**MATERIAL FOR THIS TASK**
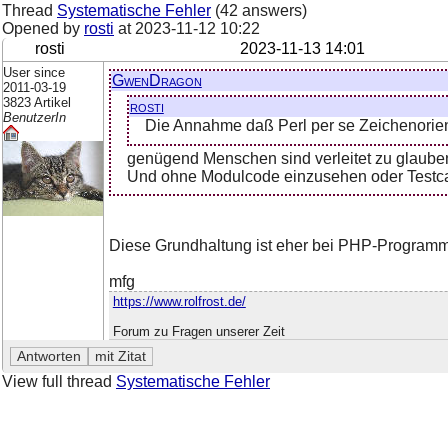
Thread
Systematische Fehler
(42 answers)
Opened by
rosti
at
2023-11-12 10:22
rosti
2023-11-13 14:01
User since
GwenDragon
2011-03-19
3823 Artikel
rosti
BenutzerIn
Die Annahme daß Perl per se Zeichenorientie
genügend Menschen sind verleitet zu glauben
Und ohne Modulcode einzusehen oder Testcas
Diese Grundhaltung ist eher bei PHP-Programmie
mfg
https://www.rolfrost.de/
Forum zu Fragen unserer Zeit
View full thread
Systematische Fehler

**TASK REQUIREMENTS**
Print the material above exactly as it appears, but not its pictures.

**THE ANSWER**
Thread
Systematische Fehler
(42 answers)
Opened by
rosti
at
2023-11-12 10:22
rosti
2023-11-13 14:01
User since
GwenDragon
2011-03-19
3823 Artikel
rosti
BenutzerIn
Die Annahme daß Perl per se Zeichenorientie
genügend Menschen sind verleitet zu glauben
Und ohne Modulcode einzusehen oder Testcas
Diese Grundhaltung ist eher bei PHP-Programmie
mfg
https://www.rolfrost.de/
Forum zu Fragen unserer Zeit
View full thread
Systematische Fehler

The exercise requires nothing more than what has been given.